Background Patients with long standing rheumatoid arthritis (RA) are more prone to develop rheumatoid cachexia which is associated with increased morbidity and premature mortality. Over the last decades improved RA treatment has resulted in reduced inflammation, and patients report better physical function. Being underweight or obese may be associated with worse physical function and higher disease activity in established RA, but the underlying mechanisms are unclear.
Objectives To examine whether patient reported outcomes (PRO) differ between underweight (UW), normal weight (NW) overweight (OW) and obese (OB) RA patients during 5 cross-sectional examination points over 15 years.
Methods Mailed surveys were sent to all patients in the Oslo RA registry (ORAR) in 1994/1996/2001/ 2004/2009. ORAR is representative for RA patients in Oslo aged 20-79 years. Response rates were 931(74.5%)/ 1025(74.5%)/ 893(58.5)/ 914(62.9%)/ 986(59.7%) respectively, with a 3:1 female: male ratio. The questionnaires included the modified health assessment questionnaire (MHAQ), SF-36 (also used to compute SF6D), visual analogue scales for pain, fatigue and global disease activity, height and weight. Body mass index (BMI) <18.5 indicates UW, BMI 18.5-24.9 NW, BMI 25.0-29.9 OW and BMI ³30.0 OB. Results are presented as means with standard deviation (SD) or 95% confidence intervals (CI).
Results Mean (SD) BMI in the RA population increased from 23.3(4.8) in 1994 to 25.1(4.6) in 2009. UW decreased from 6.3% to 3.7%, while OB increased from 5.1% to13.6% over the 15 years.

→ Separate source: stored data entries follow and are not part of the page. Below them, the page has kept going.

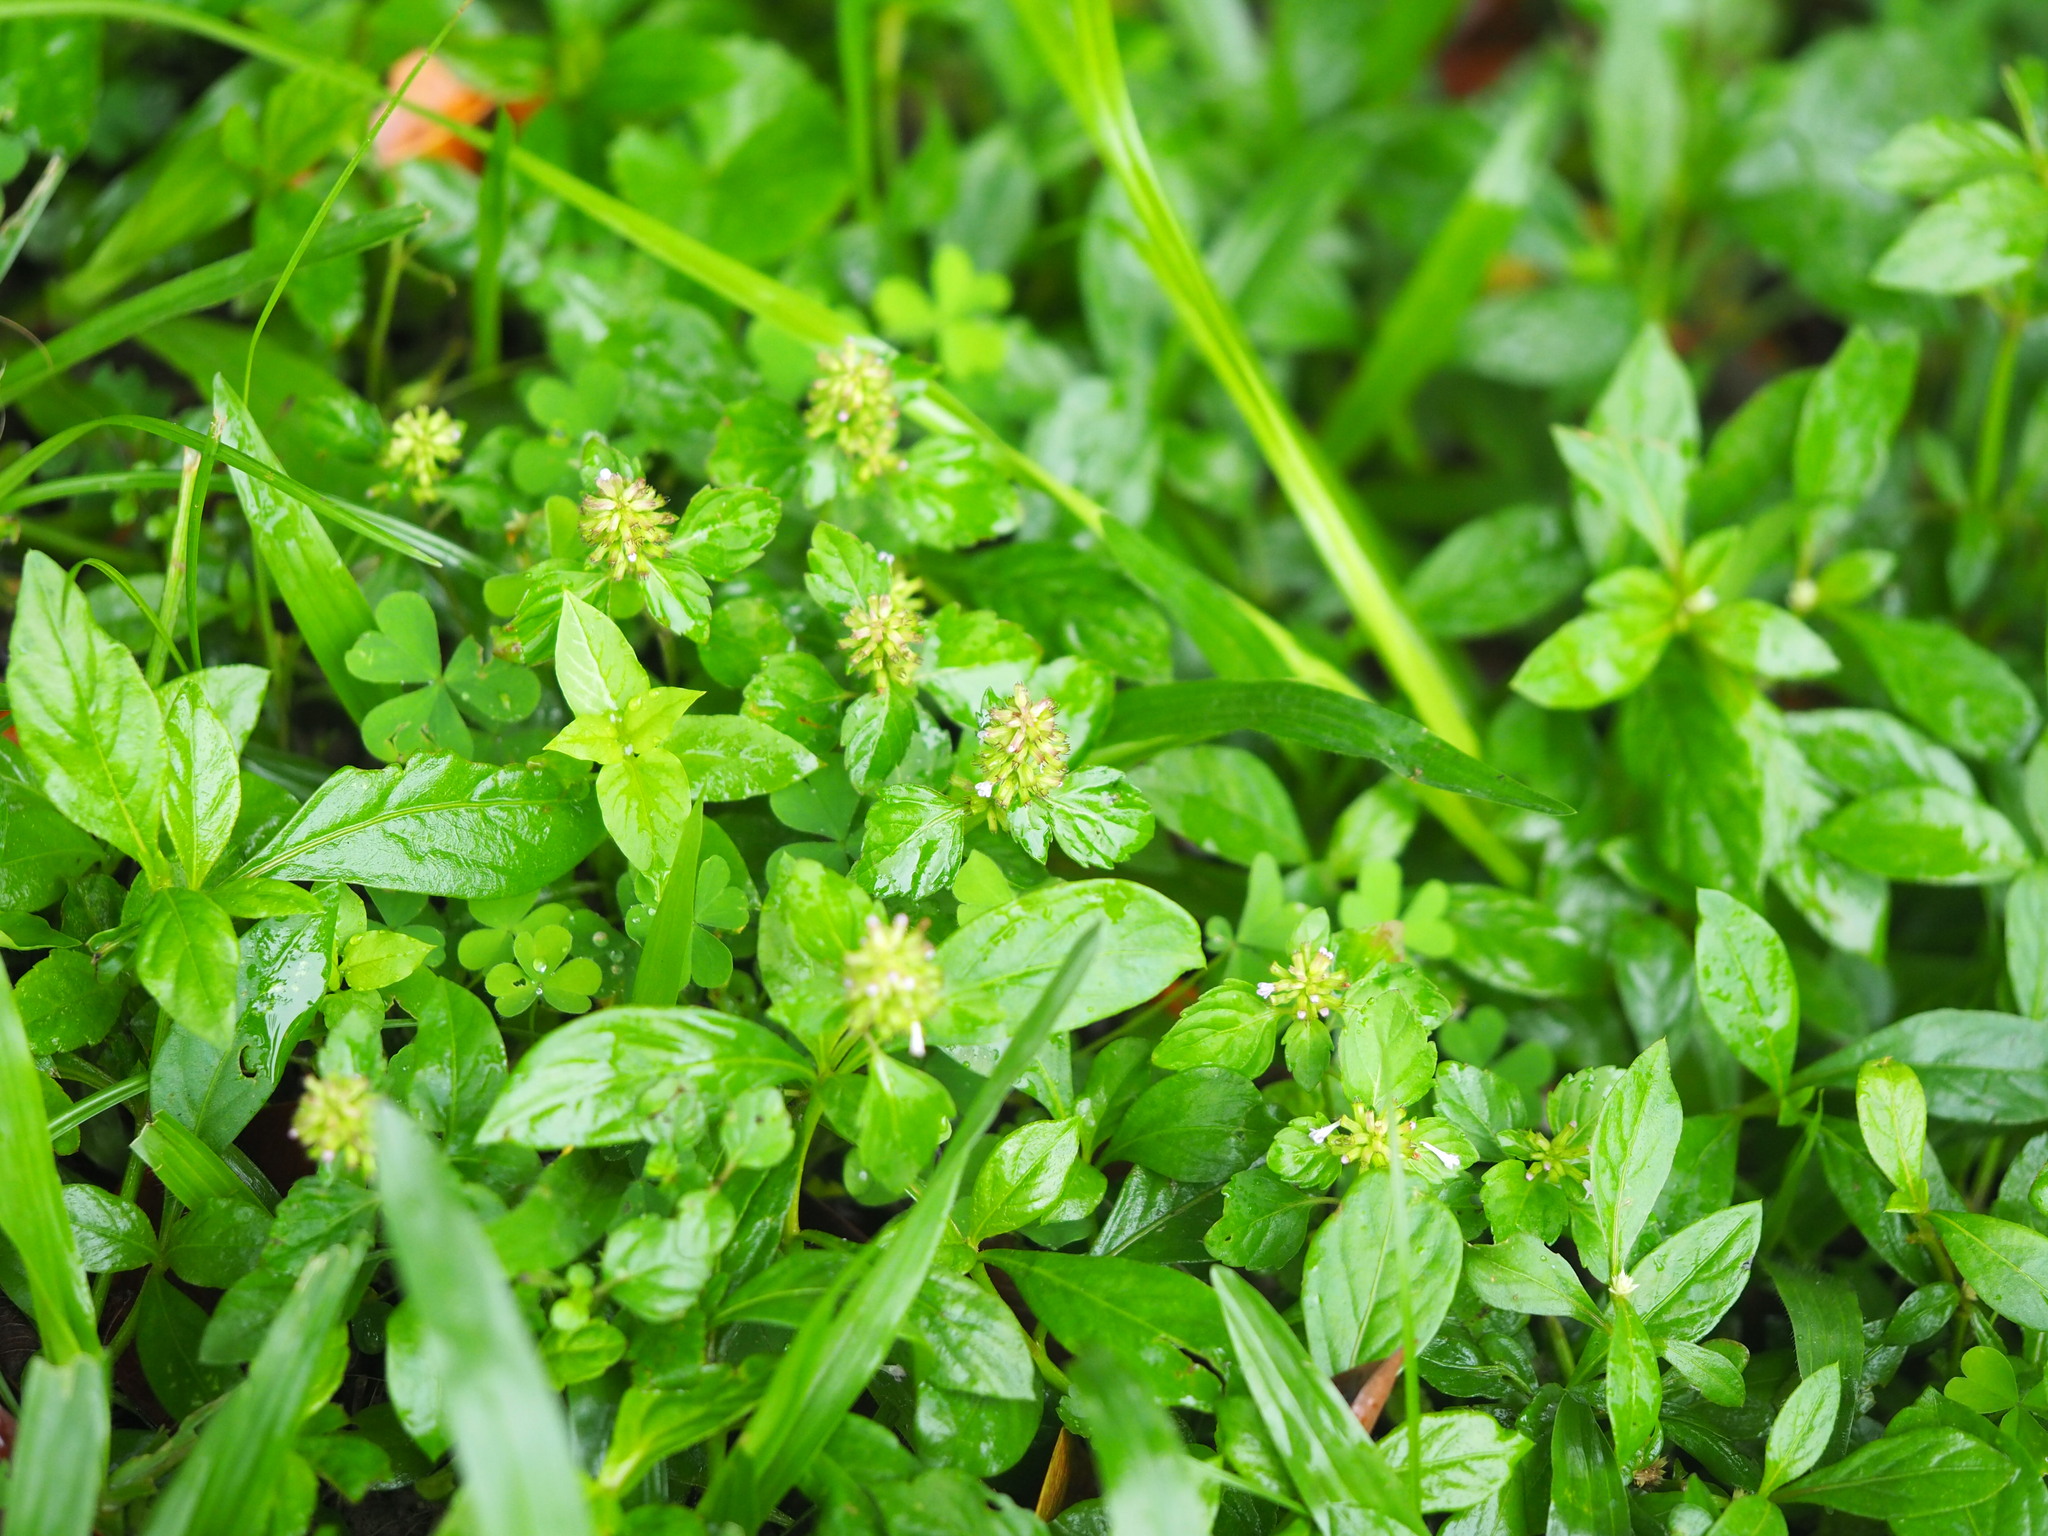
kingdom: Plantae
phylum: Tracheophyta
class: Magnoliopsida
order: Lamiales
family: Lamiaceae
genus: Clinopodium
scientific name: Clinopodium gracile
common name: Slender wild basil
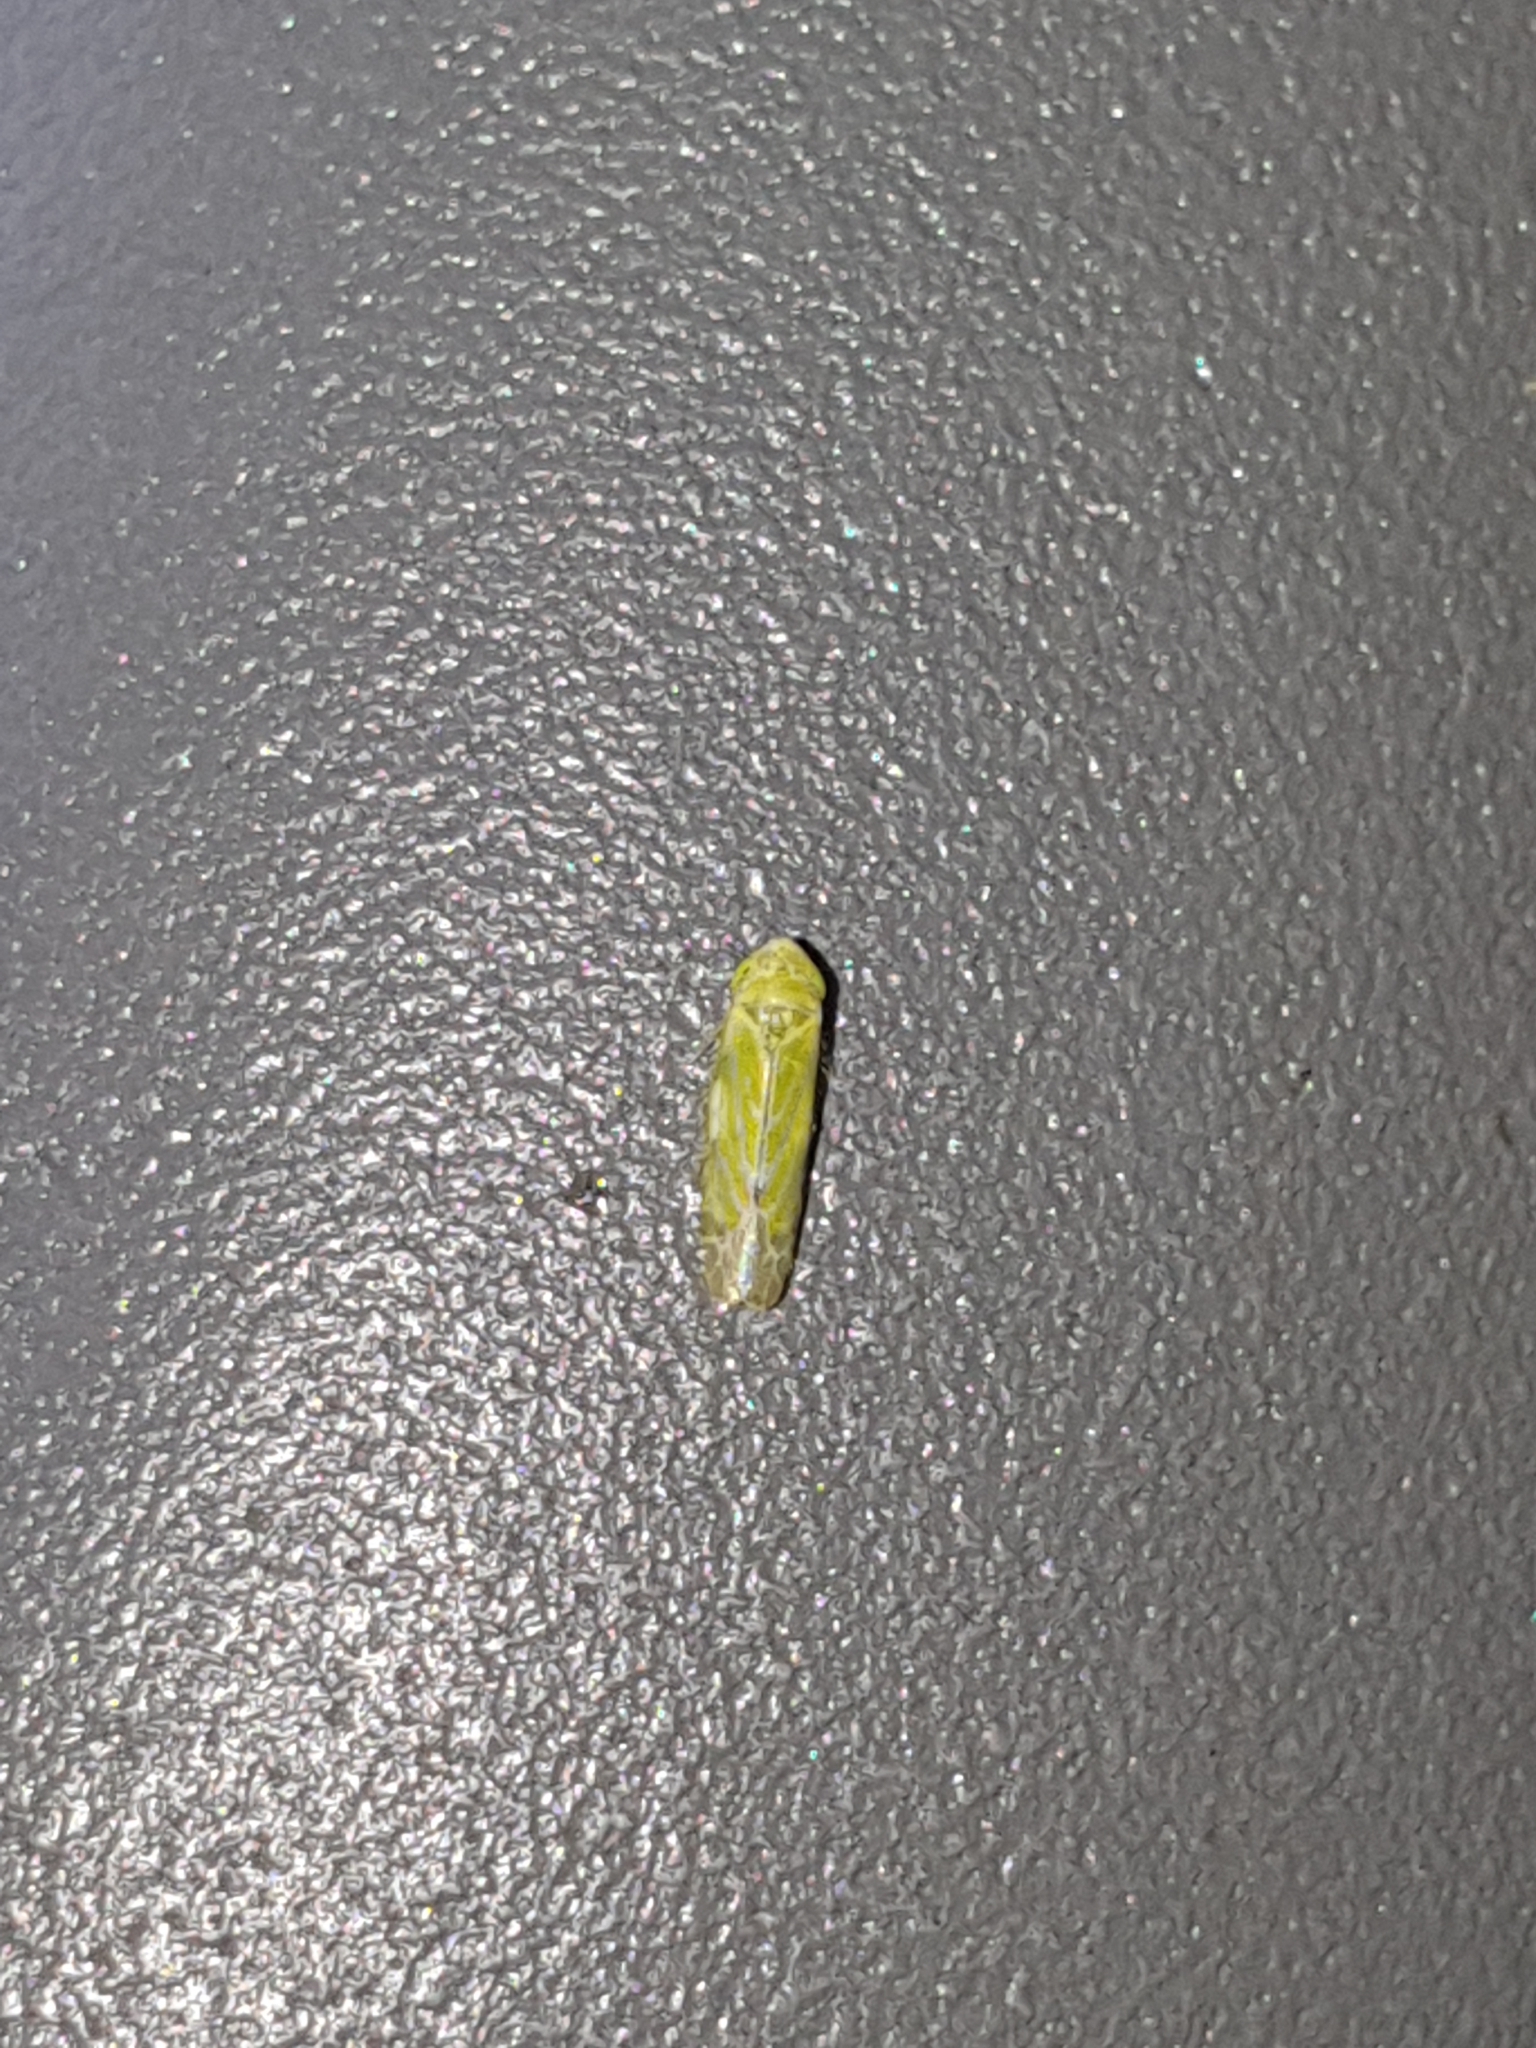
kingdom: Animalia
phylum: Arthropoda
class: Insecta
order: Hemiptera
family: Cicadellidae
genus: Liguropia
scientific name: Liguropia juniperi
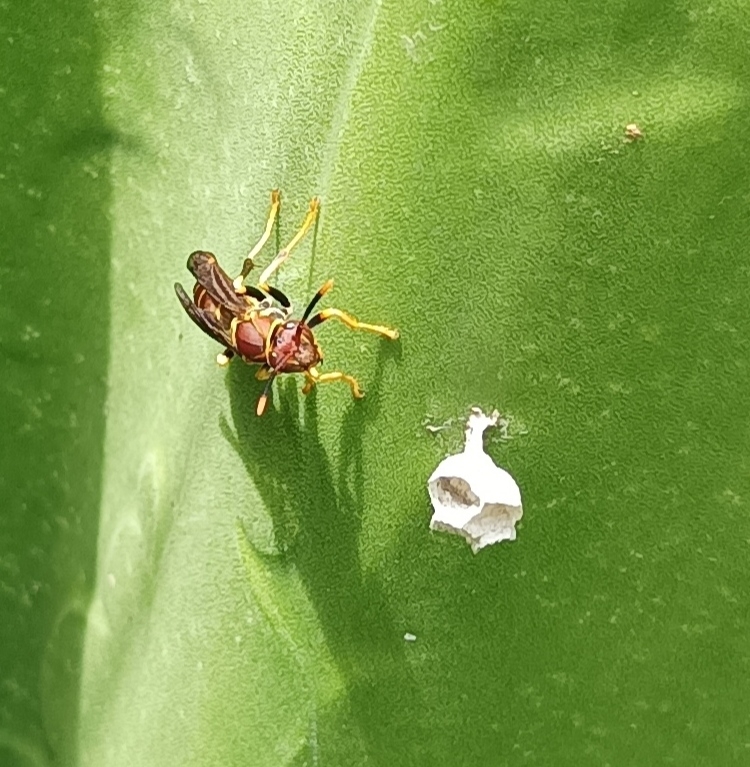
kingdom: Animalia
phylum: Arthropoda
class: Insecta
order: Hymenoptera
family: Eumenidae
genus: Polistes
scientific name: Polistes instabilis
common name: Unstable paper wasp
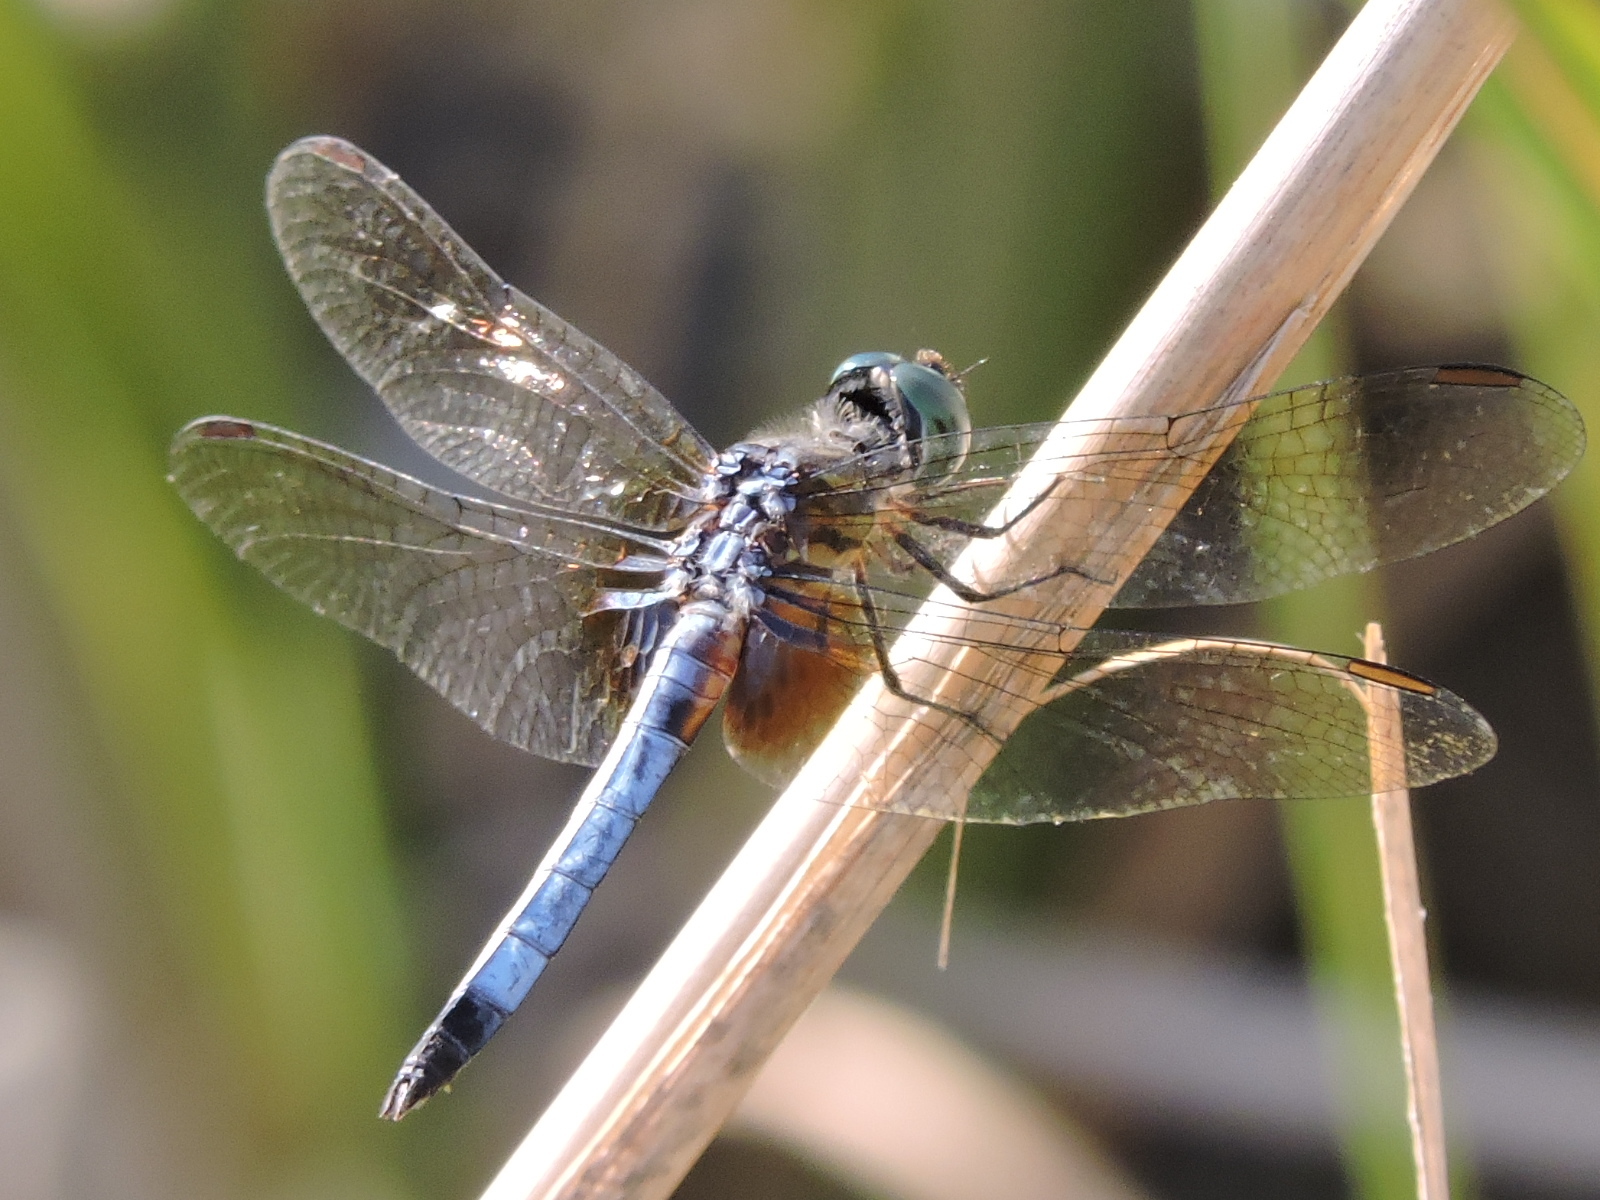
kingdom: Animalia
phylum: Arthropoda
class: Insecta
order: Odonata
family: Libellulidae
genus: Pachydiplax
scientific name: Pachydiplax longipennis
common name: Blue dasher
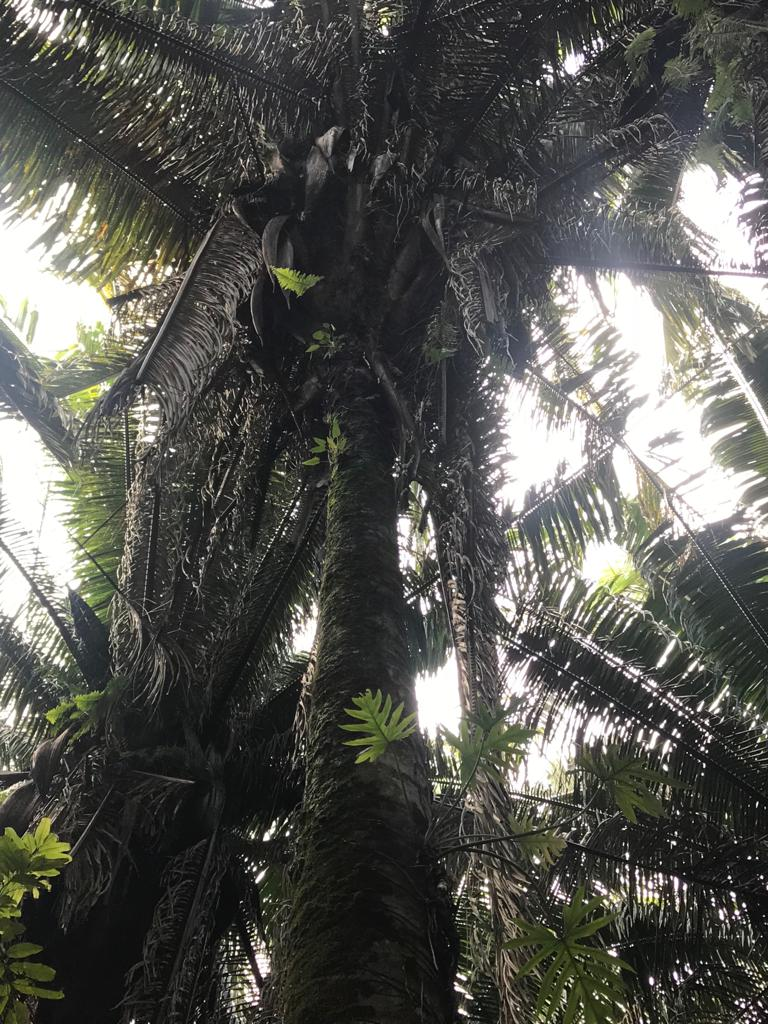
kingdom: Plantae
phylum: Tracheophyta
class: Liliopsida
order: Arecales
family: Arecaceae
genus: Attalea
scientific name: Attalea cohune
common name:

Pain and disease activity levels were similar across BMI subgroups, with a trend towards higher values for UW and OB at all examination points with overlapping 95% CI. UW patients reported the worst physical function and lowest utility scores, and had highest age and longest disease duration. Age and disease duration for the entire population were not statistically different between examination points. NW were the youngest and had the highest utility SF6D score. OB had the shortest disease duration and MHAQ only improved from 04-09. SF-36 PCS scores mimicked MHAQ scores but OB were worse than UW. Pain and fatigue VAS scores were highest for UW and OB, data not included. NW and OW scored almost identical on all measures (data not included).
Conclusions Even though the proportion of UW RA patients decreased during the observation period and they reported improved utility, physical function and global disease activity, they never caught up with the improvement seen in NW and OW RA patients. The increasing proportion of OB patients is a worrying trend, especially when considering the additional burden of other health problems.